The following methods take an argument models, which should be an OrderedDict of models with names as keys and instances as values.

andes.system.System.init(self, models: OrderedDict, routine: str)

Initialize the variables for each of the specified models.

For each model, the initialization procedure is:

  • Get values for all ExtService.

  • Call the model init() method, which initializes internal variables.

  • Copy variables to DAE and then back to the model.

andes.system.System.e_clear(self, models: OrderedDict)

Clear equation arrays in DAE and model variables.

This step must be called before calling f_update or g_update to flush existing values.

andes.system.System.l_update_var(self, models: OrderedDict, niter=0, err=None)

Update variable-based limiter discrete states by calling l_update_var of models.

This function is must be called before any equation evaluation.

andes.system.System.f_update(self, models: OrderedDict)

Call the differential equation update method for models in sequence.

Notes

Updated equation values remain in models and have not been collected into DAE at the end of this step.

andes.system.System.l_update_eq(self, models: OrderedDict, init=False, niter=0)

Update equation-dependent limiter discrete components by calling l_check_eq of models. Force set equations after evaluating equations.

This function is must be called after differential equation updates.

andes.system.System.g_update(self, models: OrderedDict)

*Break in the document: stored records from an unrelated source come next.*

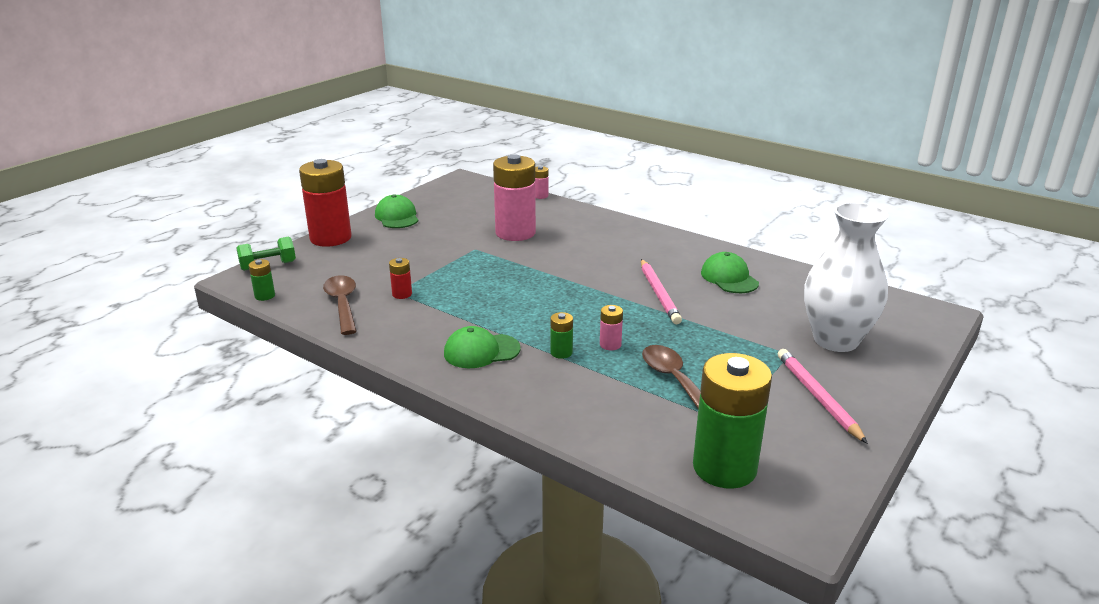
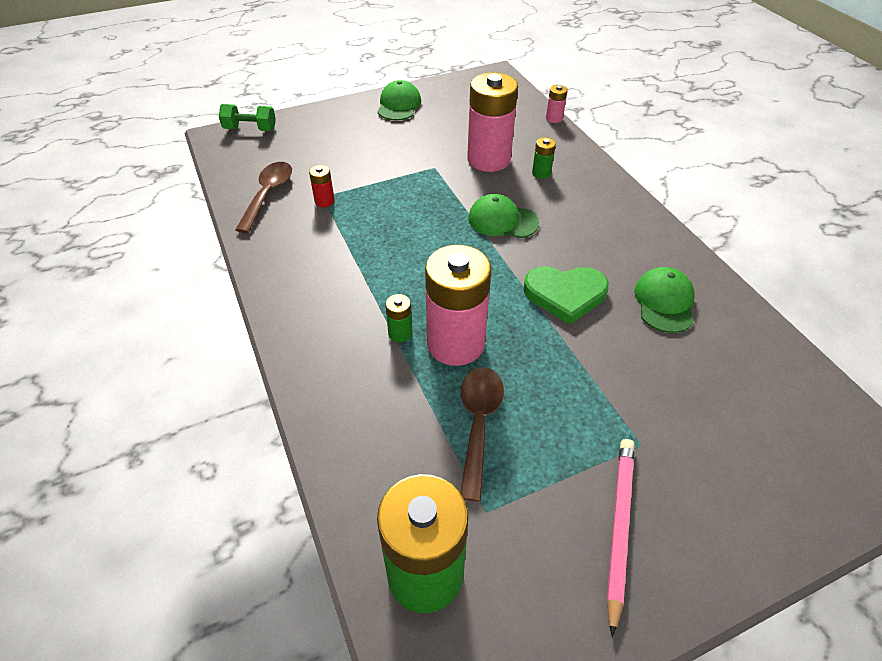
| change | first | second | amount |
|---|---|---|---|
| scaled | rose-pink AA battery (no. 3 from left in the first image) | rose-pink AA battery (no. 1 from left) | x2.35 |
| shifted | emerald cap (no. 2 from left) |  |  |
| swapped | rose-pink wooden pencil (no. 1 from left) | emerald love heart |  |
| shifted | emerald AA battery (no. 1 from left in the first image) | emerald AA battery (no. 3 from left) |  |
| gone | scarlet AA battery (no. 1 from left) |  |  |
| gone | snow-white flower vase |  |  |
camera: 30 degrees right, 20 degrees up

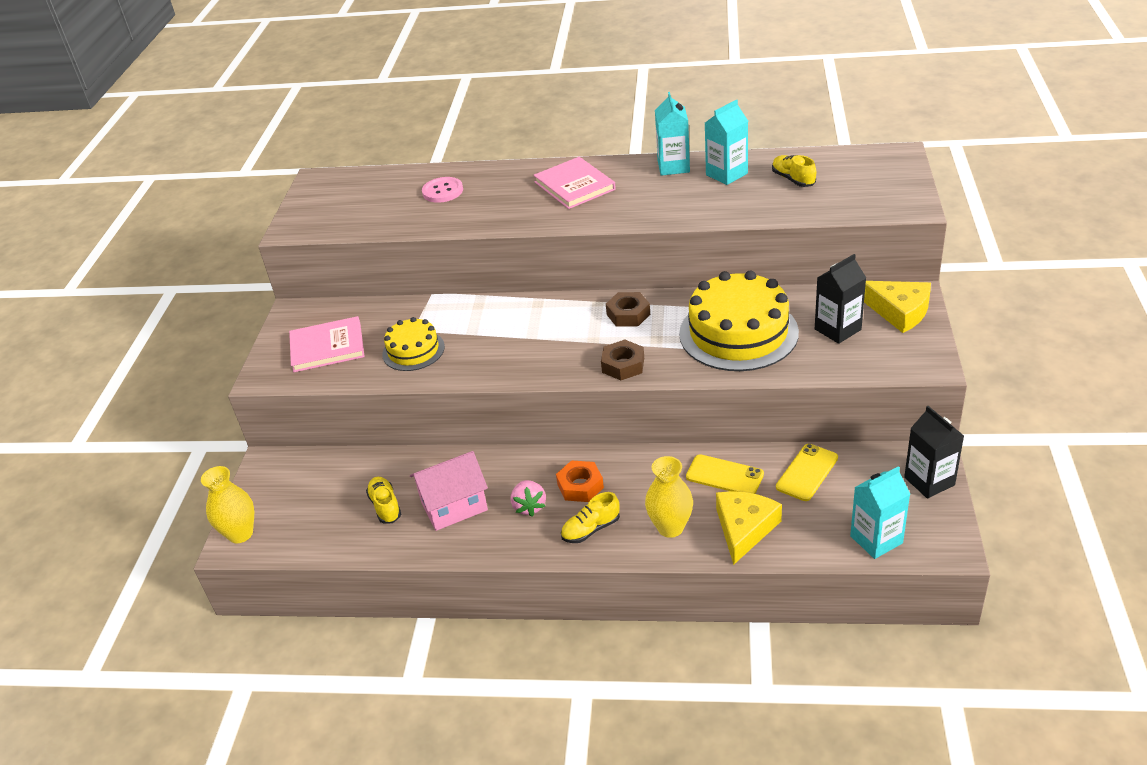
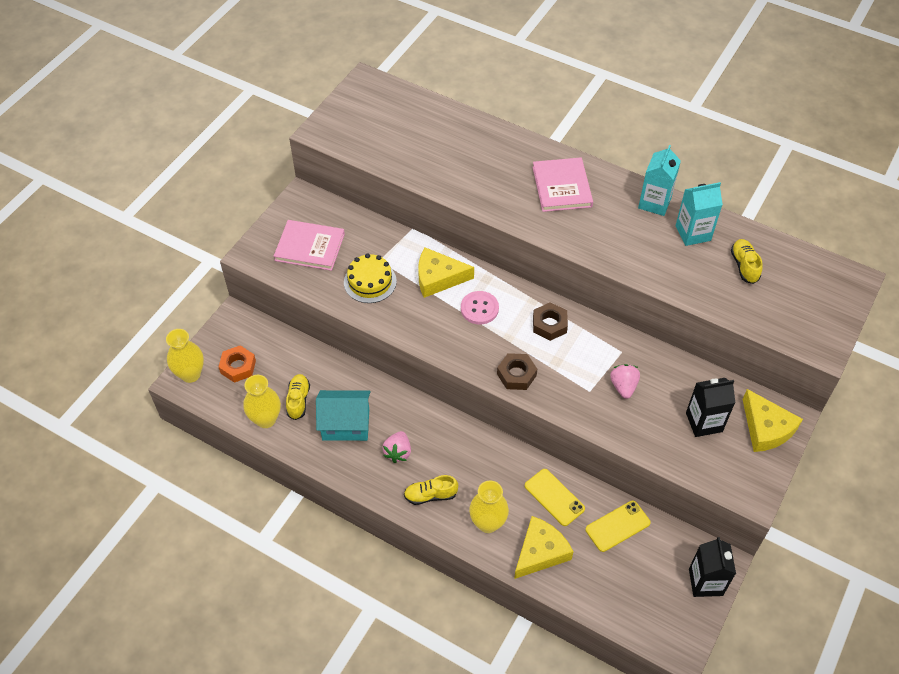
| change | first | second | amount |
|---|---|---|---|
| shifted | orange hexagon nut |  |  |
| new |  | yellow flower vase (no. 2 from left) |  |
| repainted | rose-pink cottage | teal cottage |  |
| new |  | yellow piece of cheese (no. 1 from left) |  |
| shifted | rose-pink shirt button |  |  |
| swapped | yellow cake (no. 2 from left) | rose-pink strawberry (no. 2 from left) |  |
| gone | teal juice carton (no. 3 from left) |  |  |
camera: 20 degrees right, 15 degrees up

Call the algebraic equation update method for models in sequence.

Notes

Like f_update, updated values have not collected into DAE at the end of the step.

andes.system.System.j_update(self, models: OrderedDict, info=None)

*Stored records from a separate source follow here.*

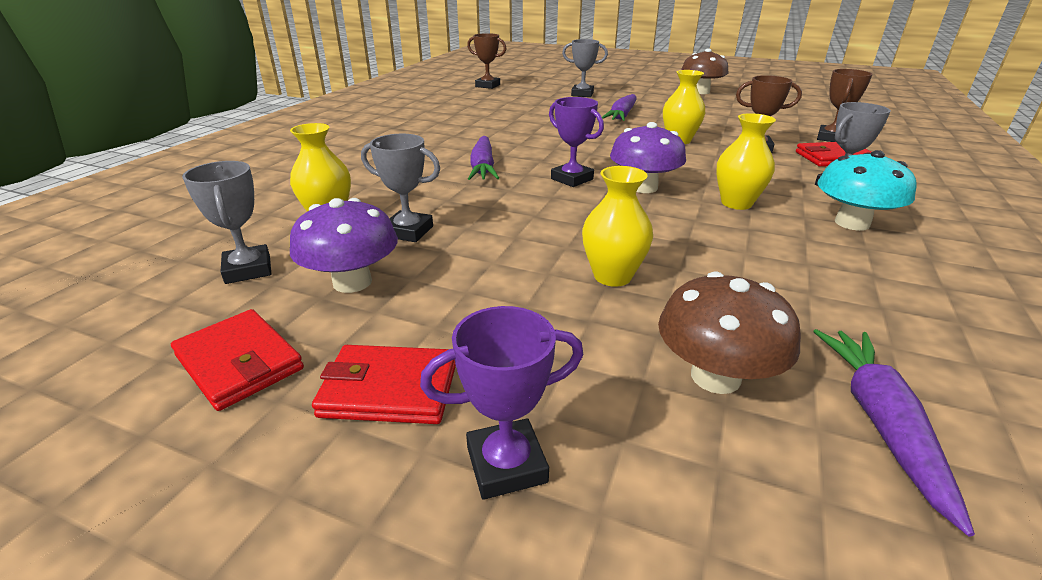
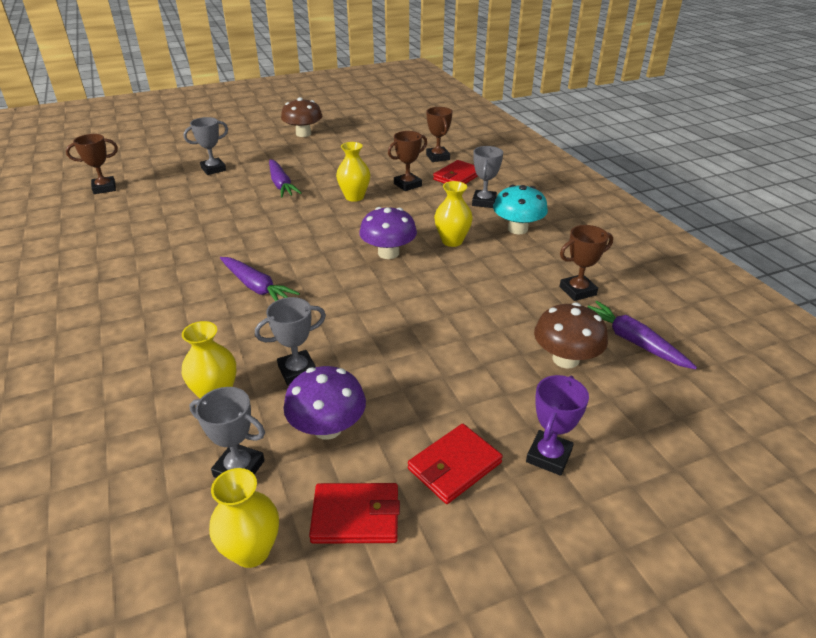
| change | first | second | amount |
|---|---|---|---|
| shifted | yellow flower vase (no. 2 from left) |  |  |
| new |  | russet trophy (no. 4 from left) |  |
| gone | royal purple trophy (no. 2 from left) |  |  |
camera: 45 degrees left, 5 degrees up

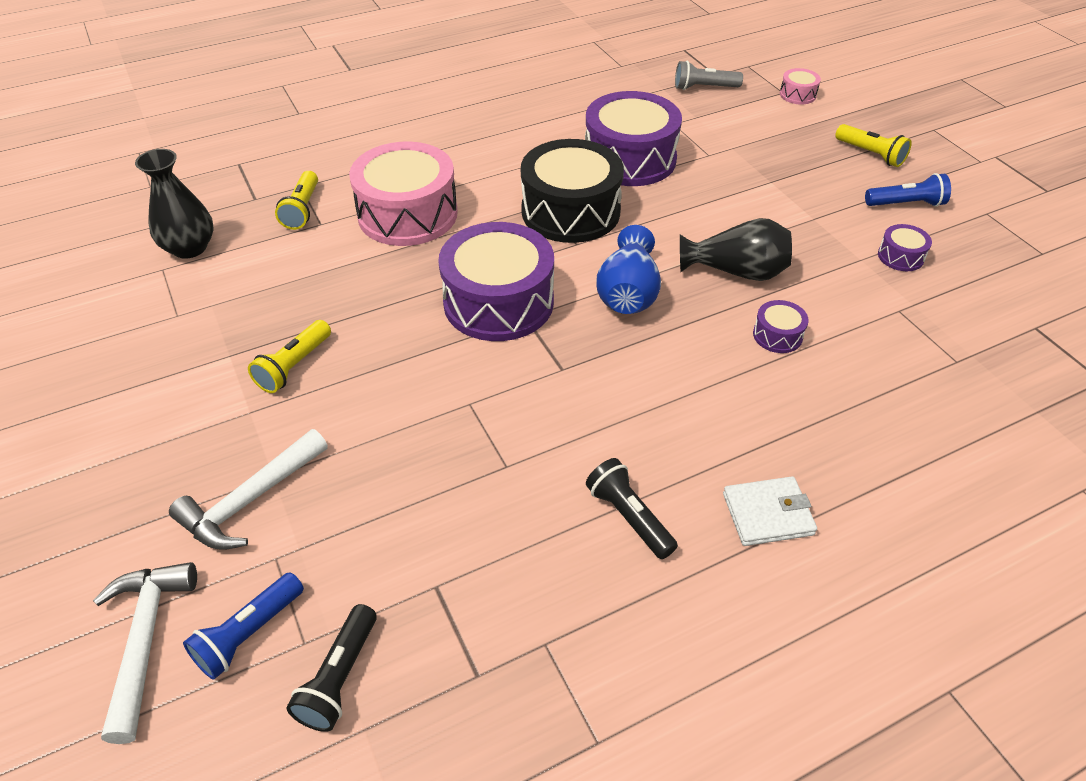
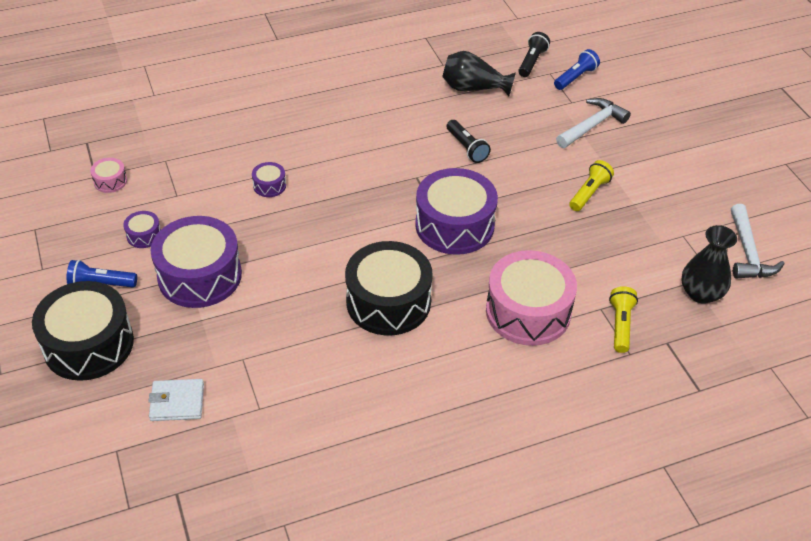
| change | first | second | amount |
|---|---|---|---|
| swapped | yellow flashlight (no. 3 from left) | jet-black toy drum (no. 1 from left) |  |
| shifted | rose-pink toy drum (no. 2 from left in the first image) | rose-pink toy drum (no. 1 from left) |  |
| shifted | snow-white wallet |  |  |
| shifted | royal purple toy drum (no. 2 from left) |  |  |
| shifted | jet-black flower vase (no. 2 from left in the first image) | jet-black flower vase (no. 1 from left) |  |
| shifted | jet-black flashlight (no. 2 from left in the first image) | jet-black flashlight (no. 1 from left) |  |
| shifted | snow-white claw hammer (no. 1 from left in the first image) | snow-white claw hammer (no. 2 from left) |  |
| gone | royal blue flower vase |  |  |
| gone | grey flashlight |  |  |
camera: 175 degrees left, 0 degrees up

Call the Jacobian update method for models in sequence.

The procedure is - Restore the sparsity pattern with andes.variables.dae.DAE.restore_sparse() - For each sparse matrix in (fx, fy, gx, gy), evaluate the Jacobian function calls and add values.

Notes

Updated Jacobians are immediately reflected in the DAE sparse matrices (fx, fy, gx, gy).

Configuration#

System, models and routines have a member attribute config for model-specific or routine-specific configurations. System manages all configs, including saving to a config file and loading back.

andes.system.System.save_config(self, file_path=None, overwrite=False)

Save all system, model, and routine configurations to an rc-formatted file.

Parameters:
file_pathstr, optional

path to the configuration file default to ~/andes/andes.rc.

overwritebool, optional

If file exists, True to overwrite without confirmation. Otherwise prompt for confirmation.

Warning

Saved config is loaded back and populated at system instance creation time. Configs from the config file takes precedence over default config values.

Warning

It is important to note that configs from files is passed to model constructors during instantiation. If one needs to modify config for a run, it needs to be done before instantiating System, or before running andes from command line. Directly modifying Model.config may not take effect or have side effect as for the current implementation.